EXTRAIT CHOISI:
Après l’annexion illégale de la Crimée en mars 2014, l’État ukrainien a décidé de décoloniser cette mémoire en adoptant en 2015 le 8 mai comme « Journée de mémoire et de réconciliation » : comme en Europe occidentale, on célèbre la paix retrouvée, pas l’héroïsme sanglant. Pour ne pas désorienter la population, le 9 mai a toutefois été maintenu férié comme « jour de la victoire sur le nazisme en Europe ». Même en France, où Regards est devenu indépendant du P.C.F. (parti communiste français), il demeure compliqué de déstaliniser la mémoire du conflit et de faire comprendre que le dictateur soviétique n’a pas seul sauvé l’Europe des griffes nazies, mais a surtout causé par ses décisions des millions de morts directes chez les militaires et chez les civils – notamment les peuples déportés victimes de génocide, comme les Tchétchènes et le Tatars de Crimée. La réécriture moscovite de l’histoire a aussi pour conséquence que la date du 7 mai est désormais totalement oubliée - sauf peut-être à Reims. 

L’ancienne école au 3, rue Godinot, a été transformée en un Musée de la reddition. Il perpétue une mémoire locale pesant peu face à l’ombre portée du Kremlin, hier sur l’Europe occupée et soviétisée, aujourd’hui sur un ancien empire en voie de décolonisation.

James Hastings, Redditions allemandes, 1945, Reims, Musée de la Reddition, 1995. 

Volker Ullrich, 8 jours en mai. L’effondrement du IIIe Reich, Paris, Passés composés, 2023. 

Olivier Wieviorka, Histoire totale de la Seconde Guerre mondiale, Paris, Perrin, 2023.

DONNÉES FOURNIES:
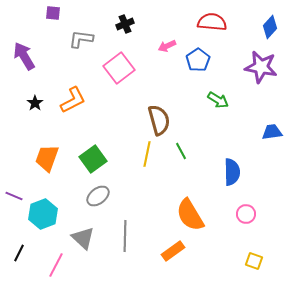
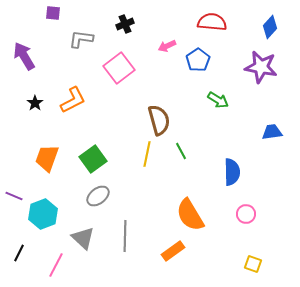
yellow square: moved 1 px left, 3 px down
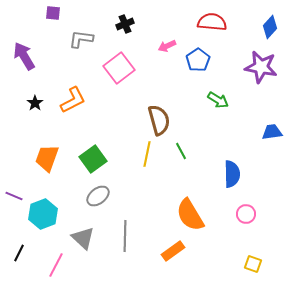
blue semicircle: moved 2 px down
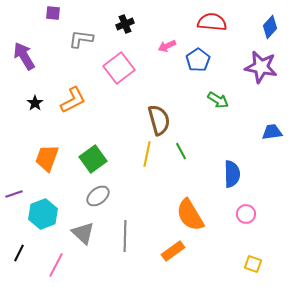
purple line: moved 2 px up; rotated 42 degrees counterclockwise
gray triangle: moved 5 px up
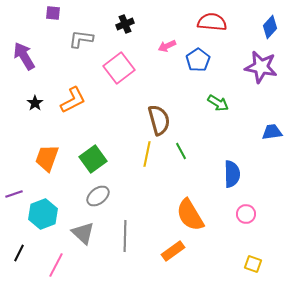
green arrow: moved 3 px down
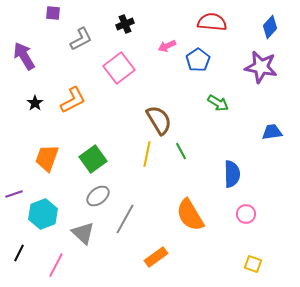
gray L-shape: rotated 145 degrees clockwise
brown semicircle: rotated 16 degrees counterclockwise
gray line: moved 17 px up; rotated 28 degrees clockwise
orange rectangle: moved 17 px left, 6 px down
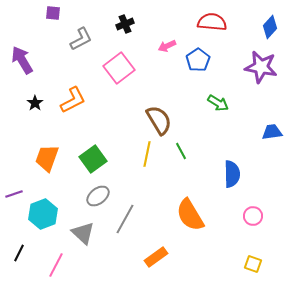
purple arrow: moved 2 px left, 4 px down
pink circle: moved 7 px right, 2 px down
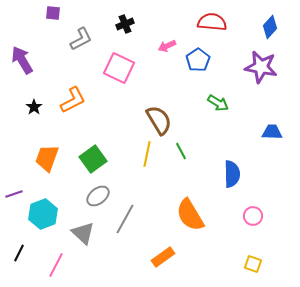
pink square: rotated 28 degrees counterclockwise
black star: moved 1 px left, 4 px down
blue trapezoid: rotated 10 degrees clockwise
orange rectangle: moved 7 px right
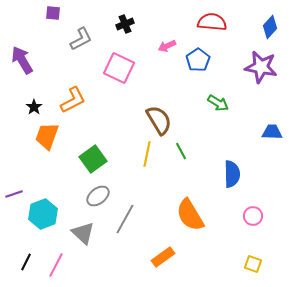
orange trapezoid: moved 22 px up
black line: moved 7 px right, 9 px down
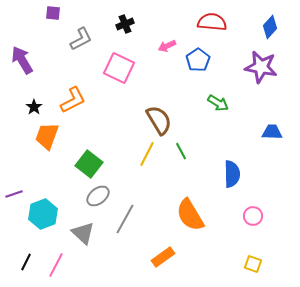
yellow line: rotated 15 degrees clockwise
green square: moved 4 px left, 5 px down; rotated 16 degrees counterclockwise
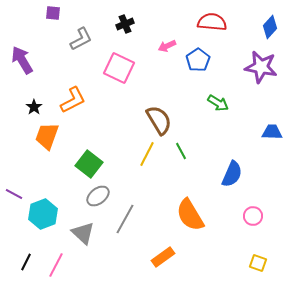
blue semicircle: rotated 24 degrees clockwise
purple line: rotated 48 degrees clockwise
yellow square: moved 5 px right, 1 px up
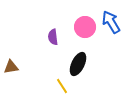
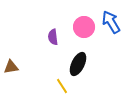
pink circle: moved 1 px left
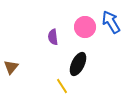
pink circle: moved 1 px right
brown triangle: rotated 42 degrees counterclockwise
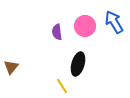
blue arrow: moved 3 px right
pink circle: moved 1 px up
purple semicircle: moved 4 px right, 5 px up
black ellipse: rotated 10 degrees counterclockwise
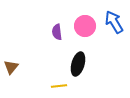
yellow line: moved 3 px left; rotated 63 degrees counterclockwise
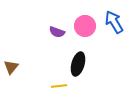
purple semicircle: rotated 63 degrees counterclockwise
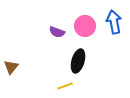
blue arrow: rotated 20 degrees clockwise
black ellipse: moved 3 px up
yellow line: moved 6 px right; rotated 14 degrees counterclockwise
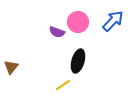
blue arrow: moved 1 px left, 1 px up; rotated 55 degrees clockwise
pink circle: moved 7 px left, 4 px up
yellow line: moved 2 px left, 1 px up; rotated 14 degrees counterclockwise
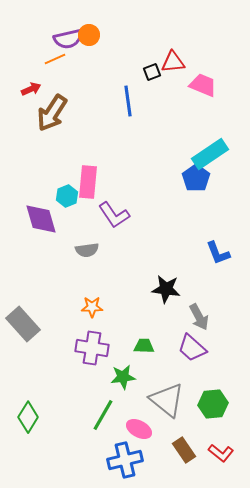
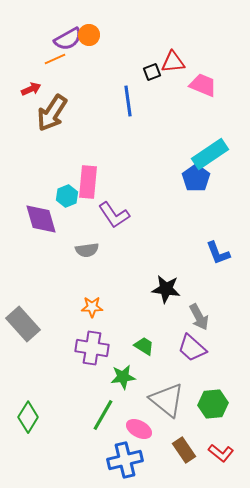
purple semicircle: rotated 16 degrees counterclockwise
green trapezoid: rotated 30 degrees clockwise
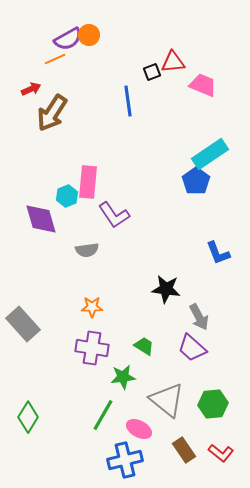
blue pentagon: moved 3 px down
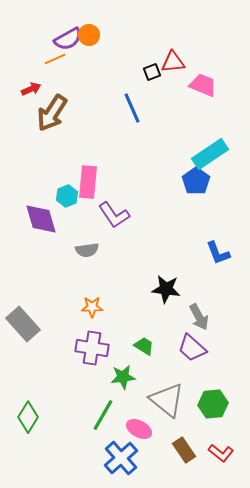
blue line: moved 4 px right, 7 px down; rotated 16 degrees counterclockwise
blue cross: moved 4 px left, 2 px up; rotated 28 degrees counterclockwise
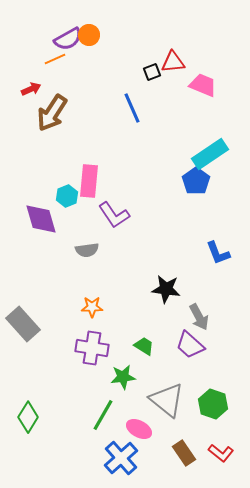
pink rectangle: moved 1 px right, 1 px up
purple trapezoid: moved 2 px left, 3 px up
green hexagon: rotated 24 degrees clockwise
brown rectangle: moved 3 px down
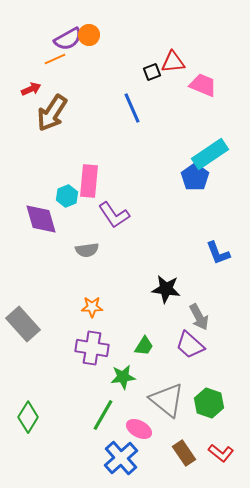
blue pentagon: moved 1 px left, 4 px up
green trapezoid: rotated 90 degrees clockwise
green hexagon: moved 4 px left, 1 px up
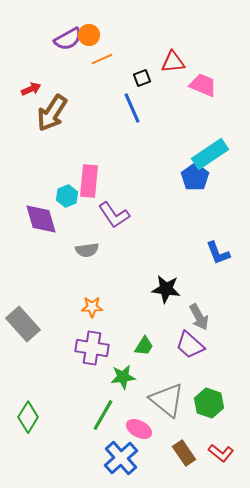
orange line: moved 47 px right
black square: moved 10 px left, 6 px down
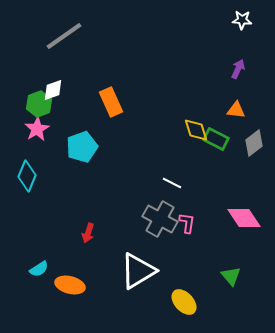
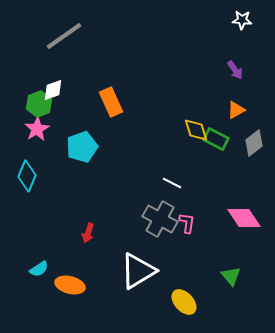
purple arrow: moved 3 px left, 1 px down; rotated 120 degrees clockwise
orange triangle: rotated 36 degrees counterclockwise
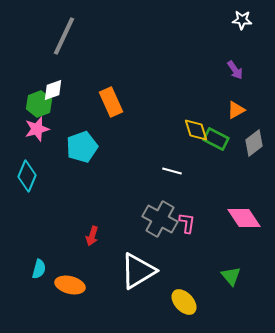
gray line: rotated 30 degrees counterclockwise
pink star: rotated 15 degrees clockwise
white line: moved 12 px up; rotated 12 degrees counterclockwise
red arrow: moved 4 px right, 3 px down
cyan semicircle: rotated 42 degrees counterclockwise
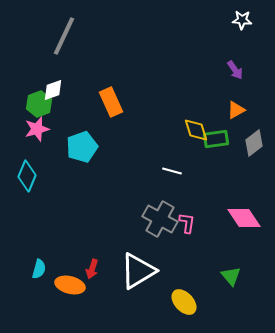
green rectangle: rotated 35 degrees counterclockwise
red arrow: moved 33 px down
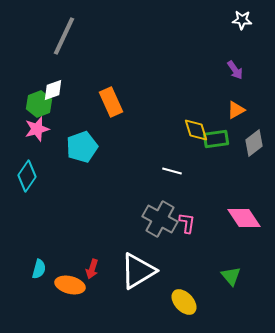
cyan diamond: rotated 12 degrees clockwise
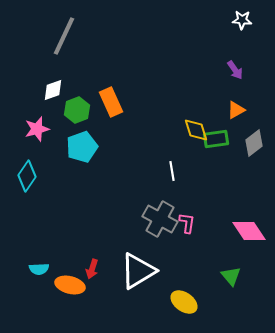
green hexagon: moved 38 px right, 6 px down
white line: rotated 66 degrees clockwise
pink diamond: moved 5 px right, 13 px down
cyan semicircle: rotated 72 degrees clockwise
yellow ellipse: rotated 12 degrees counterclockwise
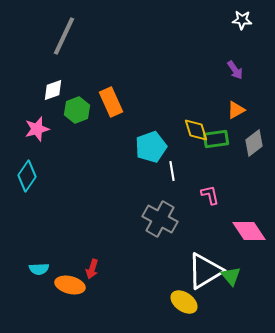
cyan pentagon: moved 69 px right
pink L-shape: moved 23 px right, 28 px up; rotated 20 degrees counterclockwise
white triangle: moved 67 px right
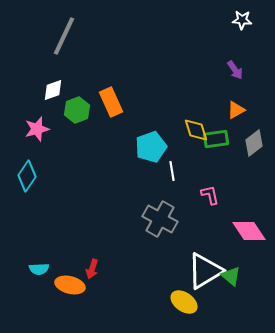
green triangle: rotated 10 degrees counterclockwise
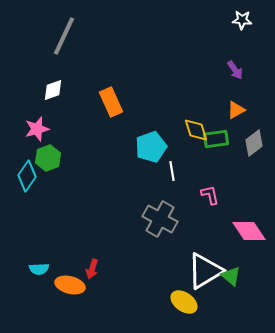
green hexagon: moved 29 px left, 48 px down
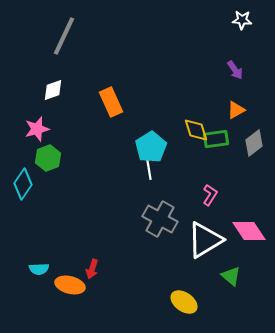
cyan pentagon: rotated 12 degrees counterclockwise
white line: moved 23 px left, 1 px up
cyan diamond: moved 4 px left, 8 px down
pink L-shape: rotated 45 degrees clockwise
white triangle: moved 31 px up
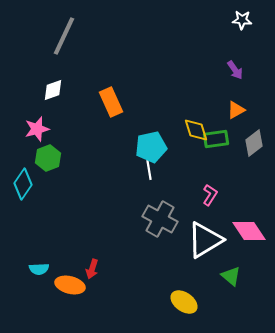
cyan pentagon: rotated 20 degrees clockwise
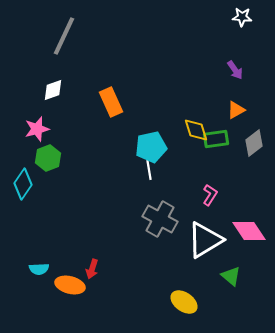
white star: moved 3 px up
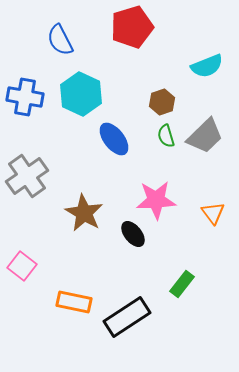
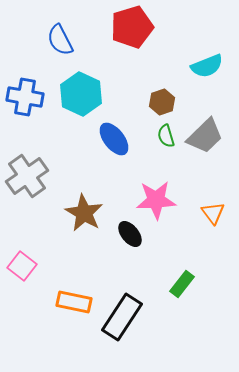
black ellipse: moved 3 px left
black rectangle: moved 5 px left; rotated 24 degrees counterclockwise
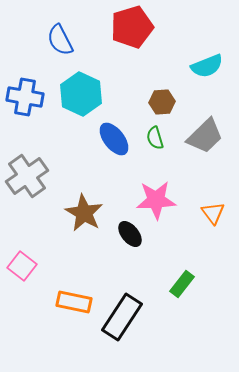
brown hexagon: rotated 15 degrees clockwise
green semicircle: moved 11 px left, 2 px down
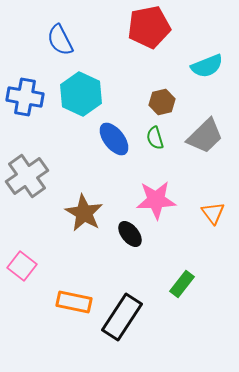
red pentagon: moved 17 px right; rotated 6 degrees clockwise
brown hexagon: rotated 10 degrees counterclockwise
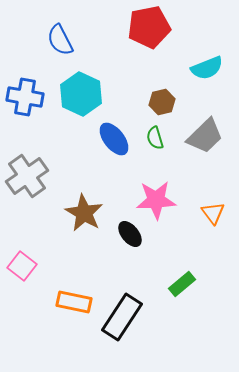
cyan semicircle: moved 2 px down
green rectangle: rotated 12 degrees clockwise
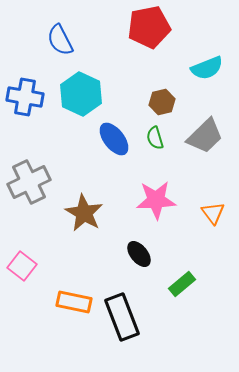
gray cross: moved 2 px right, 6 px down; rotated 9 degrees clockwise
black ellipse: moved 9 px right, 20 px down
black rectangle: rotated 54 degrees counterclockwise
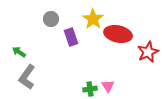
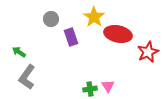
yellow star: moved 1 px right, 2 px up
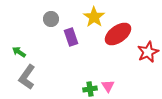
red ellipse: rotated 48 degrees counterclockwise
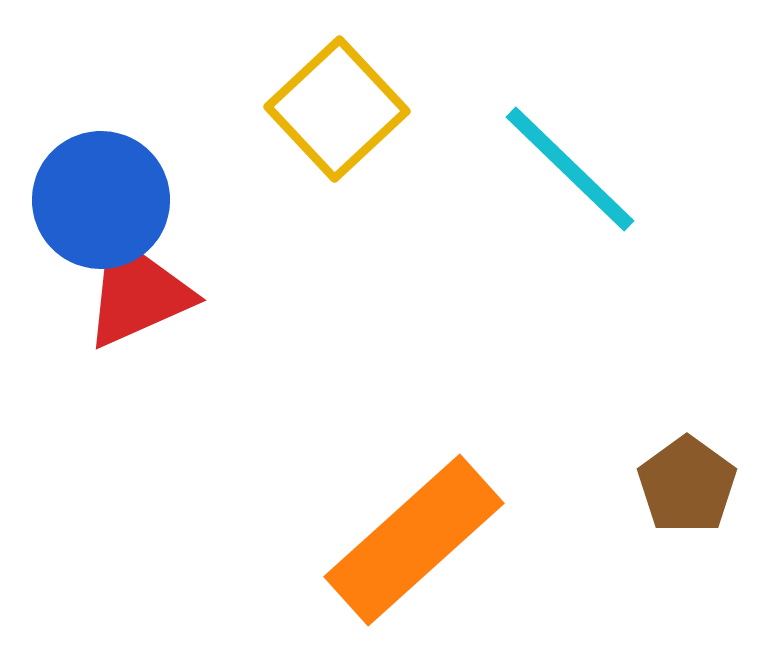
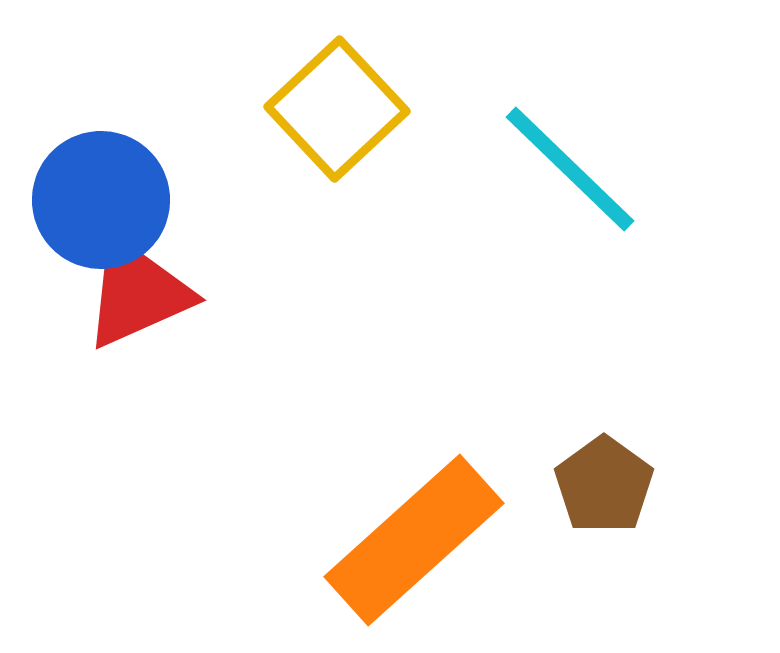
brown pentagon: moved 83 px left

CONSIGNE ÉCRITE 1: Selon l'extrait choisi, quelle date l'Ukraine a-t-elle adoptée en 2015 comme « Journée de mémoire et de réconciliation » ?
CONSIGNE ÉCRITE 2: Écrivez la suite du texte sur la mémoire de la fin de la Seconde Guerre mondiale, en reprenant après sa dernière ligne.

RÉSULTAT ATTENDU 1: Le 8 mai.

RÉSULTAT ATTENDU 2:
1 - Gueorgui Konstantinovitch Joukov (1896-1974) : en 1918, il rejoint l'Armée rouge et adhère au parti communiste en 1919. Après avoir combattu lors de la Guerre civile russe, il est envoyé en Espagne en 1936. En 1941, Staline le nomme chef de l'état-major général. Il commande le front ouest. Il libère Stalingrad puis Léningrad. Maréchal en 1943, il commande l'offensive finale contre le Troisième Reich et entre dans Berlin. Le 8 mai 1945, il contresigne le document de la capitulation nazie au nom de l'U.R.S.S. Considéré comme un héros, il jouit d'une grande popularité dont Staline prend ombrage et il se retire jusqu'à la mort du dirigeant. Il revient sur le devant de la scène soviétique de 1953 à 1957, il joue une rôle important lors de l'avènement de Khrouchtchev mais celui-ci le démet de ses fonctions en 1957. Joukov se retire jusqu'à sa mort.

2- S.H.A.E.F. (Supreme Headquarters Allied Expeditionary Force) : il s'agit du quartier général de l'état-major des forces alliés occidentales depuis 1943 sous la direction du général Dwight David Eisenhower, commandant en chef des forces alliées. Il est situé à Londres à Bushy Park lors de la préparation d'Overlord, puis s'installe en France après le débarquement en Normandie.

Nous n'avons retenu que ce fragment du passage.